“¿En
qué momento comienza el amor por un país que no es el nuestro y tampoco el de
los antepasados? Desde luego, necesita esta apertura una actitud que no es sólo
personal: el ambiente en que se vive debe resultar propicio al rechazo de
nacionalismos paralizantes. Así disponibles nosotros mismos, pueden afecto y
entendimiento inclinarnos a adoptar una tercera patria que amplía la visión
local y que fecunda generosamente toda búsqueda.
Creo
que mi amor por Italia comenzó en un banco de colegio y aprendiendo su lengua.
Sonora me resultaba la prosa de Manzoni, estremecedores los versos de Leopardi.

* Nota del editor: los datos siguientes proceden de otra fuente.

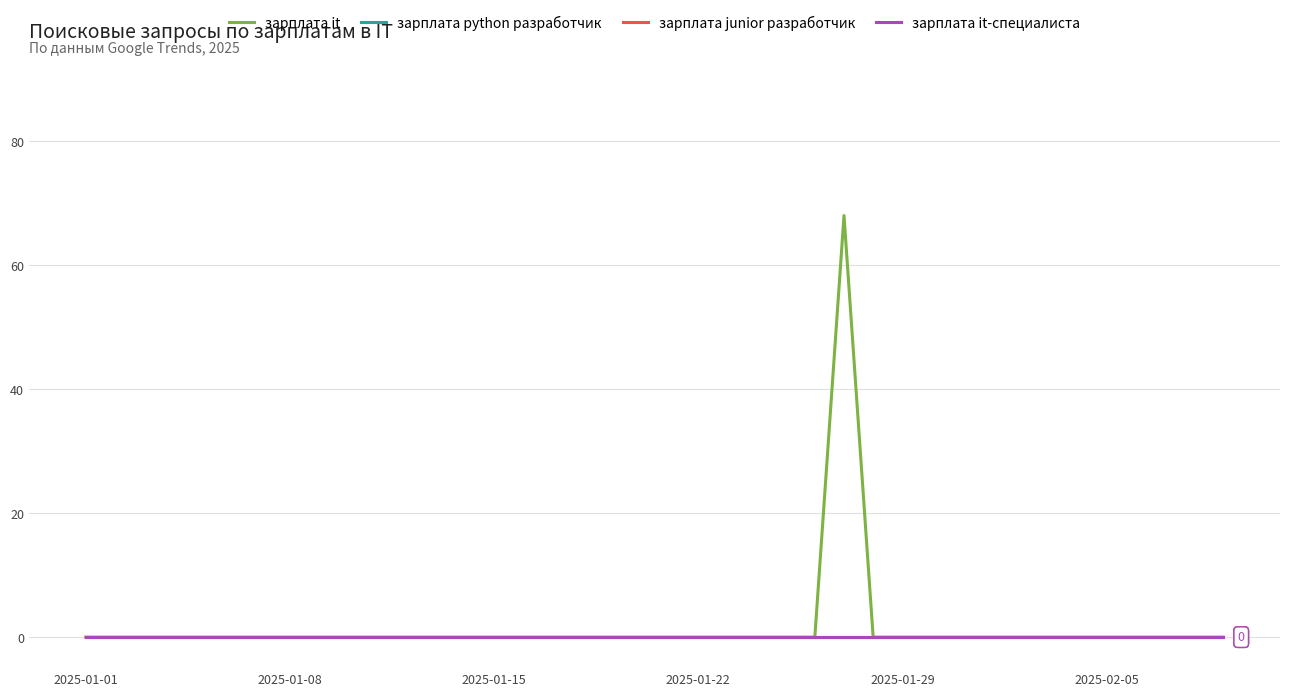

Does the chart have visible grid lines?

Yes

Pero, adolescente yo misma, mi amor, aunque tumultuoso, era inseguro como todo
amor adolescente.
Años
después visité a Italia y ahora sí creo que me es posible decir en qué momento
preciso reconocí la hondura de mi sentimiento, creciente más tarde a cada nuevo
contacto. Había recorrido entonces Génova, Nápoles y Roma, y con ellas sus
aledaños. Capri acababa de desplegar, ante mis ojos deslumbrados, un cielo azul
y un mar azulísimo. Me sentía bien: la afinidad, sin duda, guardada se iba
expandiendo en mí, dichosamente, con cuanto veía. Campiñas y ciudades me encontraban
siempre dispuesta a la admiración. Yo ejercitaba divertida la lengua que había
estudiado, curioseaba paisajes y seres, atisbaba problemas de postguerra,
espiaba el futuro italiano. Pero curiosear, atisbar, espiar son actos que se
cumplen desde afuera. Faltaba algo a mi admiración: de algún modo debía hacerse
ella recogida, más secreta, más íntima que ese despreocupado júbilo con el que
iba escandiendo mis descubrimientos. El amor no es sólo alegría, el amor
necesita de la lágrima para consolidarse.
Entonces
llegué a Florencia. Para ella, más que para ningún otro lugar de Italia, tenía
preparado yo mi ardiente avidez. Era aún joven para estimar con justicia el
largo preludio de colinas y valles que me las escamoteaban. Impaciente por
abrazar a la ciudad, apenas si consignaba con algo más que con precisión
topográfica los pinos y olivares, los verdes y grises, desde el plata al
ceniza, de la Toscana que corría tras el amplio ventanal del ómnibus en el
atardecer de un abril claro y liviano. Reí de gozo cuando mi pie impaciente
holló las piedras milenarias. No perspectivas aceptaba entre mi afán posesivo y
la deliciosa ciudad, no distancias entre mi ojo que tocaba casi cuanto veía y
las imágenes codiciadas.
Palmo a palmo me adueñé de Florencia.”
Fragmento
de “‘Descubrimiento’ de Italia” de Jorgelina Loubet en Revista Lyra. Número-homenaje a Italia. Año XXXI, N° 225-27, 1973.